Role of mast cells in antigen-induced airway inflammation and bronchial hyperresponsiveness in rats.

The participation of mast cells in the induction of antigen-induced airway inflammation and bronchial hyperresponsiveness (BHR) to acetylcholine (ACh) was investigated using pharmacological agents and mast cell-deficient rats (Ws/Ws). A significant increase in the number of leukocytes in bronchoalveolar lavage fluid (BALF) and bronchial responsiveness to ACh were observed 24 h after antigen (ovalbumin) challenge in sensitized Brown-Norway (BN) rats.

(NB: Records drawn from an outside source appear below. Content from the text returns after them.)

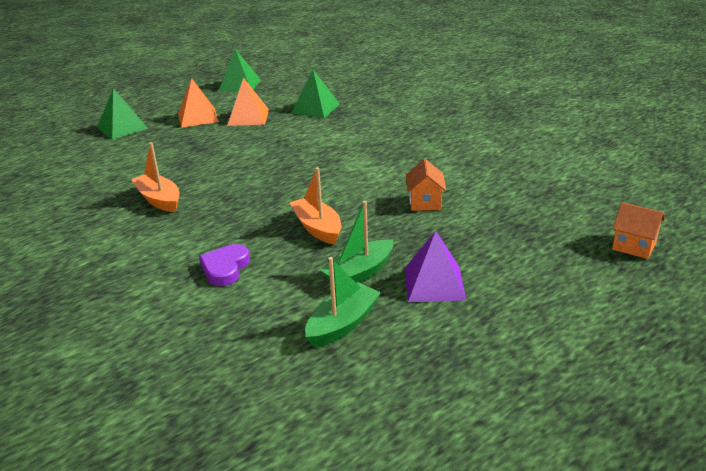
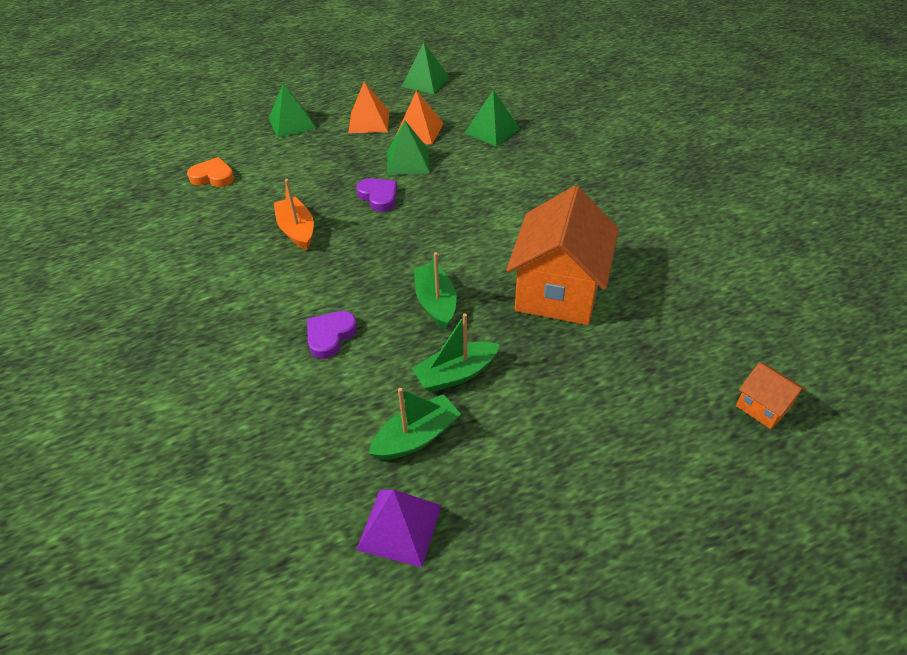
camera: 15 degrees right, 15 degrees up
orange boat [290,167,341,245] -> green boat [414,252,457,329]
purple pyramid [405,231,466,302] -> purple pyramid moved to [357,490,442,567]
orange house [406,159,446,211] -> orange house [506,186,619,325], size x2.27
none -> orange heart [187,157,234,187]
none -> purple heart [357,178,397,212]
none -> green pyramid [387,121,430,175]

Disodium cromoglycate and terfenadine did not inhibit antigen-induced airway inflammation and BHR in sensitized BN rats. In contrast, cyclosporin A (CyA), FK-506 and prednisolone significantly inhibited antigen-induced airway inflammation and BHR in sensitized BN rats. In addition, disodium cromoglycate, terfenadine and prednisolone, but not CyA and FK-506, inhibited homologous passive cutaneous anaphylaxis in rats. Furthermore, a significant increase in the number of leukocytes in BALF and BHR was also observed in Ws/Ws rats 24 h after inhalation of antigen; however, the magnitude of BHR in Ws/Ws rats was lower than that in the congenic rats. These findings suggest that mast cells play a partial role in the development of antigen-induced BHR in rats and that the induction of BHR is barely suppressed by mast cell stabilizing agents.